Falling with style: bats perform complex aerial rotations by adjusting wing inertia

The remarkable maneuverability of flying animals results from precise movements of their highly specialized wings. Bats have evolved an impressive capacity to control their flight, in large part due to their ability to modulate wing shape, area, and angle of attack through many independently controlled joints. Bat wings, however, also contain many bones and relatively large muscles, and thus the ratio of bats’ wing mass to their body mass is larger than it is for all other extant flyers. Although the inertia in bat wings would typically be associated with decreased aerial maneuverability, we show that bat maneuvers challenge this notion. We use a model-based tracking algorithm to measure the wing and body kinematics of bats performing complex aerial rotations. Using a minimal model of a bat with only six degrees of kinematic freedom, we show that bats can perform body rolls by selectively retracting one wing during the flapping cycle. We also show that this maneuver does not rely on aerodynamic forces, and furthermore that a fruit fly, with nearly massless wings, would not exhibit this effect. Similar results are shown for a pitching maneuver. Finally, we combine high-resolution kinematics of wing and body movements during landing and falling maneuvers with a 52-degree-of-freedom dynamical model of a bat to show that modulation of wing inertia plays the dominant role in reorienting the bat during landing and falling maneuvers, with minimal contribution from aerodynamic forces. Bats can, therefore, use their wings as multifunctional organs, capable of sophisticated aerodynamic and inertial dynamics not previously observed in other flying animals. This may also have implications for the control of aerial robotic vehicles.

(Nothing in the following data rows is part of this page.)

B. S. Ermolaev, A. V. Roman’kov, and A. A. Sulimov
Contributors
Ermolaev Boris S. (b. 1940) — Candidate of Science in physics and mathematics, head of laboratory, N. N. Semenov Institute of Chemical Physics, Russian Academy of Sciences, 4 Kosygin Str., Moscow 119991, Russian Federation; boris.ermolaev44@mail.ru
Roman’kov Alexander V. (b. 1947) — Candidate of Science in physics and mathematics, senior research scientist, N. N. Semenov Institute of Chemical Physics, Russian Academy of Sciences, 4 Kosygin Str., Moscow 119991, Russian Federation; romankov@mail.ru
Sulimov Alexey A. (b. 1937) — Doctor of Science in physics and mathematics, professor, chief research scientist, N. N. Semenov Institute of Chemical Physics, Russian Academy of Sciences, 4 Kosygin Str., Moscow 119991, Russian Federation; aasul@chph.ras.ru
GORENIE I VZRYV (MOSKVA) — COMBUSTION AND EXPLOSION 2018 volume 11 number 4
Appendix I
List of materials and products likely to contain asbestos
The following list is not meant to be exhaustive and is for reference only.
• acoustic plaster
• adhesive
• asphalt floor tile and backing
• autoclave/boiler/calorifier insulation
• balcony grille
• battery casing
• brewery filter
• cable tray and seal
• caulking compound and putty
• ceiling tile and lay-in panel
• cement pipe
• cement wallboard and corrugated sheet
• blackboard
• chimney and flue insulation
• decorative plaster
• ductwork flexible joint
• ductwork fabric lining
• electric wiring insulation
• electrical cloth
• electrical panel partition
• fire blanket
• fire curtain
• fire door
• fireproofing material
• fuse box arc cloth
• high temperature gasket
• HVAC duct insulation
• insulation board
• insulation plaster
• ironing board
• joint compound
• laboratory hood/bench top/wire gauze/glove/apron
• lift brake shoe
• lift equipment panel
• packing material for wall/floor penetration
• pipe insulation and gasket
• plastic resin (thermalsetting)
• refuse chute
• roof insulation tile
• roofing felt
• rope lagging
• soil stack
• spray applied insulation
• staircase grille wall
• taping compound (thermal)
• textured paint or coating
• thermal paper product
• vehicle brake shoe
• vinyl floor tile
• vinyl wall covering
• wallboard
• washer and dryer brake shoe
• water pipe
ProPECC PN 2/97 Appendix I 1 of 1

飞行类动物卓越的机动性源于其高度特化翼部的精准运动。蝙蝠演化出了出众的飞行控制能力，这在很大程度上得益于它们能通过众多独立受控的关节调节翼形、翼面积与攻角。不过，蝙蝠的翼部同时包含大量骨骼与相对发达的肌肉，因此其翼质量与体质量的比值高于所有现存其他飞行类动物。 尽管蝙蝠翼部的惯量通常会被认为会降低空中机动性，但我们的研究推翻了这一认知。我们采用基于模型的跟踪算法，对执行复杂空中旋转动作的蝙蝠进行翼部与躯体运动学参数的测量。通过仅包含6个运动学自由度的简化蝙蝠模型，我们证实蝙蝠可在拍打周期内选择性收拢单侧翼来完成躯体滚转动作。我们还发现，该机动动作并不依赖气动力；此外，翼部近乎无质量的果蝇无法实现这类效果。类似的结论也适用于俯仰机动动作。 最终，我们将着陆与跌落机动过程中翼部与躯体运动的高分辨率运动学数据，与包含52个运动学自由度的蝙蝠动力学模型相结合，证实了在着陆与跌落机动过程中，翼部惯量调节在蝙蝠重新定向的过程中占据主导地位，气动力仅起到极小的辅助作用。因此，蝙蝠可将其翼部作为多功能器官，实现此前其他飞行类动物未曾观测到的复杂气动力与惯量动力学控制。该研究结论或许也能为空中机器人车辆的控制提供参考。